§ **What you have to do**
All of the material must be duplicated exactly, line by line.

───── Data extract

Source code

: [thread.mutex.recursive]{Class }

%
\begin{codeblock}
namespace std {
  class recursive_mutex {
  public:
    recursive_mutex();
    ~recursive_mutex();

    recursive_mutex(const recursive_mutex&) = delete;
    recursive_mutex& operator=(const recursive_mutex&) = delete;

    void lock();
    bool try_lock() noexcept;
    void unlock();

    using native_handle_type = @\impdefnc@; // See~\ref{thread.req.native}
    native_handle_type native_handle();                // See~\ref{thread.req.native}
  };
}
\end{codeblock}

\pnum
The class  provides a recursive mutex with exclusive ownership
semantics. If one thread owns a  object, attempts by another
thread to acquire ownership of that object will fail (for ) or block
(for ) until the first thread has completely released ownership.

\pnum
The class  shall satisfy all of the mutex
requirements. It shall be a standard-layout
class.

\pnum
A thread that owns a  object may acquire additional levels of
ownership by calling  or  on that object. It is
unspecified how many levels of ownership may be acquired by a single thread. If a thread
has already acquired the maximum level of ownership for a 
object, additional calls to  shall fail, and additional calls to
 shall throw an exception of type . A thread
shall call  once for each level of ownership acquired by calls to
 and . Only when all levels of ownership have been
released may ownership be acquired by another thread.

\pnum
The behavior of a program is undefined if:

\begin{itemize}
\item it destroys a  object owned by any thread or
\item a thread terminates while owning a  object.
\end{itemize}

──────────

§ **Result of this exercise**
Source code

: [thread.mutex.recursive]{Class }

%
\begin{codeblock}
namespace std {
  class recursive_mutex {
  public:
    recursive_mutex();
    ~recursive_mutex();

    recursive_mutex(const recursive_mutex&) = delete;
    recursive_mutex& operator=(const recursive_mutex&) = delete;

    void lock();
    bool try_lock() noexcept;
    void unlock();

    using native_handle_type = @\impdefnc@; // See~\ref{thread.req.native}
    native_handle_type native_handle();                // See~\ref{thread.req.native}
  };
}
\end{codeblock}

\pnum
The class  provides a recursive mutex with exclusive ownership
semantics. If one thread owns a  object, attempts by another
thread to acquire ownership of that object will fail (for ) or block
(for ) until the first thread has completely released ownership.

\pnum
The class  shall satisfy all of the mutex
requirements. It shall be a standard-layout
class.

\pnum
A thread that owns a  object may acquire additional levels of
ownership by calling  or  on that object. It is
unspecified how many levels of ownership may be acquired by a single thread. If a thread
has already acquired the maximum level of ownership for a 
object, additional calls to  shall fail, and additional calls to
 shall throw an exception of type . A thread
shall call  once for each level of ownership acquired by calls to
 and . Only when all levels of ownership have been
released may ownership be acquired by another thread.

\pnum
The behavior of a program is undefined if:

\begin{itemize}
\item it destroys a  object owned by any thread or
\item a thread terminates while owning a  object.
\end{itemize}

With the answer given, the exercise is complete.